Updates from Parkinson’s UK and mental health hub working groups
Professor Eileen Joyce talked about a working group looking at improving access to clozapine for treating Parkinson’s psychosis. A survey of Parkinson’s services revealed around 70% of Parkinson’s services have not prescribed clozapine, but when asked ‘would you like your patients to have access to clozapine?’, over 90% said ‘yes’.
Sam Freeman Carney highlighted the recent success of a joint webinar between NHS England and NHS Improvement and the Neurological Alliance on neurology and mental health for Improving Access to Psychological Therapies (IAPT) therapists. Katie Goates (Healthcare Relationships Manager, Parkinson’s UK) spoke about Parkinson’s Connect, which is the evolution of Parkinson’s UK information and support services. A key development is that health professionals will be able to directly refer people with Parkinson’s into Parkinson’s UK services, where they will then begin to receive personalised support, including support for their mental health and wellbeing.
COVID-19 - How to tackle challenges of service provision during the new normal
Janet Niven, who lives with Parkinson’s, gave an account of the difficulties she had faced in getting support for her mental health during lockdown. After being turned down for support from the community mental health team, she was referred to a health psychologist, which she felt was helping before the sessions were cut short when the psychologist was redeployed. She also no longer has access to the activities that used to help her mental wellbeing.
“I now feel I am in a no man's land[...] The local swimming pool is open but only if you are a competent lane swimmer. I don’t know when dance classes are going to resume. When life will go back to the ‘new’ normality” Janet, person with Parkinson’s.
Parkinson’s UK have heard from thousands of people like Janet through a survey carried out with Lancaster University. Fiona Eccles, Clinical Psychology researcher gave an overview of the results, which included increased anxiety for 31% of people with Parkinson’s and worsening of hallucinations for 9%.
These talks set the tone for an engaging panel discussion looking at the challenges and potential solutions to providing mental health care during the pandemic. One suggestion came from Emma Edwards, a Parkinson’s Nurse in Plymouth: her service changed their criteria for a home visit to include anyone with Parkinson’s, meaning they were then able to offer virtual, telephone and face to face support to their patients during the pandemic.
Understanding and supporting neuropsychiatric symptoms and dementia in Parkinson’s and Lewy body dementia
Chris Maddocks who received a diagnosis of dementia with Lewy bodies in January 2020, gave a talk on her journey from initially being misdiagnosed, the difficulties she has faced living with dementia and her experiences of care in lockdown. Chris shared her really poor experience of hospital care during the pandemic, whereby after being admitted to hospital she was moved between several wards:
“It is very important I take my Parkison’s medication at set times. I wasn’t being given it at the correct times as my medication timings did not fit in with their times for giving out medications...I couldn’t understand why my Parkinson’s symptoms were worsening and I was having hallucinations.” Chris, a person with dementia with Lewy bodies.

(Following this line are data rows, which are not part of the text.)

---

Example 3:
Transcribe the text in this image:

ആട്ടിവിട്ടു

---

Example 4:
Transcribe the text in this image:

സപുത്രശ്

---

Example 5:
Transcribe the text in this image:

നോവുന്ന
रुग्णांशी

Attendees then heard from Jennifer Foley who spoke about how hallucinations and delusions are experienced by people with Parkinson’s and Lewy body dementia. This was followed by Suzanne Reeves, who discussed understanding and managing hallucinations in people with Parkinson’s. She also shared details of the TOP HAT study, a new drug repurposing study, investigating if the cancer drug ondansetron could be more effective in reducing Parkinson’s hallucinations than other medications currently available.

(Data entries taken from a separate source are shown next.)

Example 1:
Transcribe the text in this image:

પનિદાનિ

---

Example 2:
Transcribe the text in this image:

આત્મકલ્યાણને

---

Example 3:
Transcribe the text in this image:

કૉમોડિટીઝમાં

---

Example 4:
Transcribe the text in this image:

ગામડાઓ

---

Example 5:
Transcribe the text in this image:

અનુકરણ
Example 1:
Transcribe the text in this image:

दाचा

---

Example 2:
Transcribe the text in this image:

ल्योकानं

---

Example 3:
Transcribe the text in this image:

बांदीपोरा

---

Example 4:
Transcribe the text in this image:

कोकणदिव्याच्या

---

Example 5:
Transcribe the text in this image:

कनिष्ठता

Alison Killen from Newcastle University discussed her research on providing support to people with dementia with Lewy Bodies, and an evaluation of a pilot support and information group for people with dementia with Lewy bodies and their care partners.
Rachel Thompson is the first Admiral nurse dedicated to Lewy body dementia and spoke about the tailored support she provides to people and their families.

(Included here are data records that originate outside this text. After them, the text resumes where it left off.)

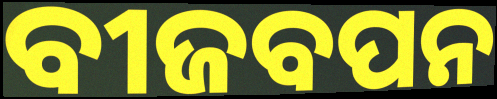
ବୀଜବପନ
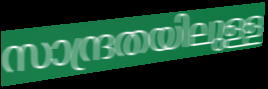
സാന്ദ്രതയിലുള്ള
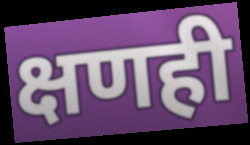
क्षणही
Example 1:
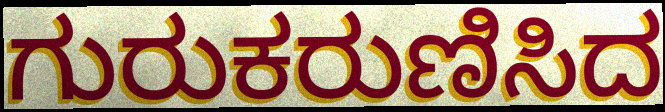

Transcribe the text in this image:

ಗುರುಕರುಣಿಸಿದ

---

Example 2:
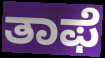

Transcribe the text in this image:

ತಾಫೆ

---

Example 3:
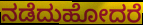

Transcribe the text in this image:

ನಡೆದುಹೋದರೆ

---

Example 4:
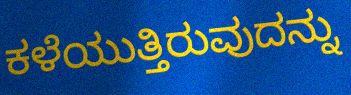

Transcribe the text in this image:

ಕಳೆಯುತ್ತಿರುವುದನ್ನು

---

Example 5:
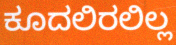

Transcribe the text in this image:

ಕೂದಲಿರಲಿಲ್ಲ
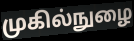
முகில்நுழை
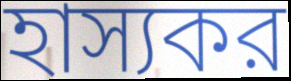
হাস্যকর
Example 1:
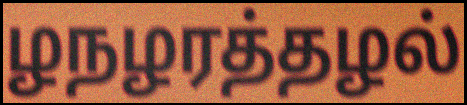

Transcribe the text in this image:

ழநழரத்தழல்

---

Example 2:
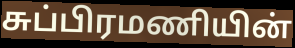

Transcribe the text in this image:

சுப்பிரமணியின்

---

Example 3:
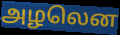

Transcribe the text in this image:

அழலென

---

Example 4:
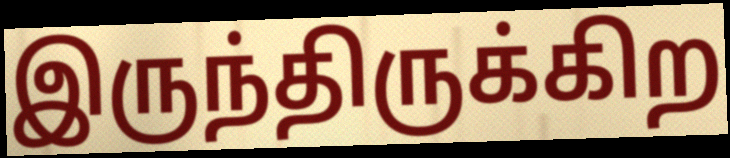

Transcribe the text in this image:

இருந்திருக்கிற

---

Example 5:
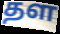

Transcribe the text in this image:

தள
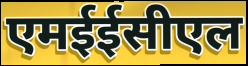
एमईईसीएल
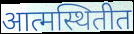
आत्मस्थितीत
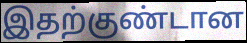
இதற்குண்டான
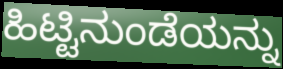
ಹಿಟ್ಟಿನುಂಡೆಯನ್ನು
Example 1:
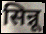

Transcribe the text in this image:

सिन्नू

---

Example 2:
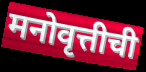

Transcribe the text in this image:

मनोवृत्तीची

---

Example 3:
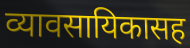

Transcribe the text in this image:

व्यावसायिकासह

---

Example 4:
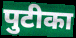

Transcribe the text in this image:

पुटीका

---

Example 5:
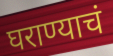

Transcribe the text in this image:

घराण्याचं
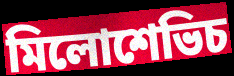
মিলোশেভিচ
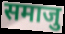
समाजु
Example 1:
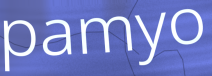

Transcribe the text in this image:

pamyo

Further discussions and idea sharing in interactive workshop sessions
The meeting broke into workshop groups in the afternoon, tackling three key topics: the Parkinson's and mental health workforce, evidence and data on integrated care and better support for carers.
In the session discussing workforce, multidisciplinary working across physical and mental health professionals, and the earlier introduction of Parkinson’s in psychology, training were central. In the evidence and data session, it was stressed that measures of both quality of life and financial impact are needed when making cases for funding. In the carer support session, one of the key points highlighted was the need for funding to be allocated for carers’ needs when a person is diagnosed.